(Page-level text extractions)
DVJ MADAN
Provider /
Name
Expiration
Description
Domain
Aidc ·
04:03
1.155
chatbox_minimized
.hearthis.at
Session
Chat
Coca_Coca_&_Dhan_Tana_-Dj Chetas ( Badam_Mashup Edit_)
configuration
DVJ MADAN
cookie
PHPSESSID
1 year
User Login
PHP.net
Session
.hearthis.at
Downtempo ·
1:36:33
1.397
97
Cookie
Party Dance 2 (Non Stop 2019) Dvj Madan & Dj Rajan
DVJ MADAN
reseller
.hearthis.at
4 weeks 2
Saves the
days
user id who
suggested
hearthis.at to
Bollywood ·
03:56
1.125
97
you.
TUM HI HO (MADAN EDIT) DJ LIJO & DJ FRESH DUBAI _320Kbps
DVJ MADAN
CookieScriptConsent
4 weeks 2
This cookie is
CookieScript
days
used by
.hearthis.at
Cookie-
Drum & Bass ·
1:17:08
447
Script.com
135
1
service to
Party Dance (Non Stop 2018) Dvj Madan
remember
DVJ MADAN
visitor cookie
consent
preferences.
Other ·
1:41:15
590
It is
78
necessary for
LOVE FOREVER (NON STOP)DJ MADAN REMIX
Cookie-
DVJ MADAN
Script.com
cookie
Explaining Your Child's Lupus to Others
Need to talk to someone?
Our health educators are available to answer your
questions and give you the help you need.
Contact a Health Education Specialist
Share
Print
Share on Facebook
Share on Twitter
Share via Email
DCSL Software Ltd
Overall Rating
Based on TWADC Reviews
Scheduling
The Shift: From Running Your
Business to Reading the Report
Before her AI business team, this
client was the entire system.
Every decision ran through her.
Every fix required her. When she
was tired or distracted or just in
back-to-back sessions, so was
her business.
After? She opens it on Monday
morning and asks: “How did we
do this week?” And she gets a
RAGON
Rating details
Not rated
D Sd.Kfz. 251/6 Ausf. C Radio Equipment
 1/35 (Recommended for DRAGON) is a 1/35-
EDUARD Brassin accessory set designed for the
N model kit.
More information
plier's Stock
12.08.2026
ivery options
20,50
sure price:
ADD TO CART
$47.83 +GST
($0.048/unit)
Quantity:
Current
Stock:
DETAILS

» WORK TO BE COMPLETED:
The lines from the one holding "Before her AI business team, this" to the end of the entries are to be repeated exactly, with both ends included and nothing else.

» PROBLEM SOLUTION:
Before her AI business team, this
client was the entire system.
Every decision ran through her.
Every fix required her. When she
was tired or distracted or just in
back-to-back sessions, so was
her business.
After? She opens it on Monday
morning and asks: “How did we
do this week?” And she gets a
RAGON
Rating details
Not rated
D Sd.Kfz. 251/6 Ausf. C Radio Equipment
 1/35 (Recommended for DRAGON) is a 1/35-
EDUARD Brassin accessory set designed for the
N model kit.
More information
plier's Stock
12.08.2026
ivery options
20,50
sure price:
ADD TO CART
$47.83 +GST
($0.048/unit)
Quantity:
Current
Stock:
DETAILS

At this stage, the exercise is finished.